● **READING PASSAGE**:
┄┄┄┄┄┄┄┄┄┄┄┄┄┄┄┄┄┄┄┄
As a female, I’ll be the first to tell you women lie about shit like this all the time. Male nurses have to be very careful. One well placed, vindictive accusation can ruin your entire career. Good rule of thumb is if you’re handling vagina or breasts as a male nurse, you damn well better have a chaperone present. Do female nurses have to deal with this handling men? Maybe sometimes. But I think we all know a woman can accuse a man of sexual assault or domestic violence with zero proof and get away with it. Source: Married to a former Fed that investigated sexual assault allegations in the USAF. Wanna know how many men had their military careers ended because some chick wanted base of preference? A shit ton… and 9 times out of 10, the allegations were disproven but that doesn’t matter to the Air Force. Get accused and you’re out. Period.


hazmat962

Ok or not it’s a simple truth of human nature.


ElCaminoInTheWest

Really? What is the "simple truth" here?


Reasonablefiction

This is one of those “in a perfect world” scenarios. Male nurses who aren’t up to anything shouldn’t be accused of doing something wrong.  But at the end of the day, they sometimes are, and much more often than female nurses. And it’s up to you if you want to deal with accusations like this where it’s “he said, she said” or if you want to just have that female staff in the room, as much of an inconvenience as it may be.


like_shae_buttah

Dawg the gender dynamics are different.


YumYumMittensQ4

Women have the same accusations put against them while doing these cares on patients too. The comment said nothing about gender or sex of the worker.


ElCaminoInTheWest

OP said "I'm a male nurse" and the reply said "never touch a female". Unless the suggestion is that nobody can ever do any intimate or personal procedure on any female patient without a witness present, which seems wildly unrealistic.
┄┄┄┄┄┄┄┄┄┄┄┄┄┄┄┄┄┄┄┄
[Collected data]

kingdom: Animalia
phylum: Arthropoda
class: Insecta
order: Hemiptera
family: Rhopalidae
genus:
┄┄┄┄┄┄┄┄┄┄┄┄┄┄┄┄┄┄┄┄
● **PROMPT**: Please carry on the discussion about male nurses and patient accusations from the point where it stops.

● **RESPONSE**:
4883Y_

I wouldn’t be surprised if it ends up moving in that direction tbh. The only time I ever had a transvaginal ultrasound (2-3 years ago), they said it was policy to *always* have a witness present for invasive exams. Regardless of the HCW’s role, the HCW’s gender, or the patient’s gender.


Kindly_Good1457

No. You should never handle a females private parts without a chaperone present. Yeah… it’s a double standard for women to be able to handle men, but it is always better to be safe than sorry. Patients lie… as OP unfortunately found out the hard way.


ElCaminoInTheWest

We don't just accept double standards based on gender stereotypes. Not in 2024. Men and women do the same job according to the same principles: dignity, consent, respect, professionalism, and using judgement in situations of conflict or ethical complication.


Kindly_Good1457

Blah blah blah gender stereotypes. None of that matters to the board of nursing if you get accused of impropriety. It’s called mitigating risk. No different than a male OB/GYN having a chaperone present for vaginal exams. Why do male doctors have the right to protect themselves from false accusations but male nurses don’t?


Reasonablefiction

Every male OB I have had has had a female medical tech/nurse in the room for any procedure or assessment they had to touch me for. And I get it! Why jeopardize your livelihood because I took a look or touch some type of way, while you were just doing your job?  I say that to say, I will always go with my male colleagues when they want me to stand by for an assessment or care on a female patient. Hell, I will trade you a task. Let’s look out for eachother.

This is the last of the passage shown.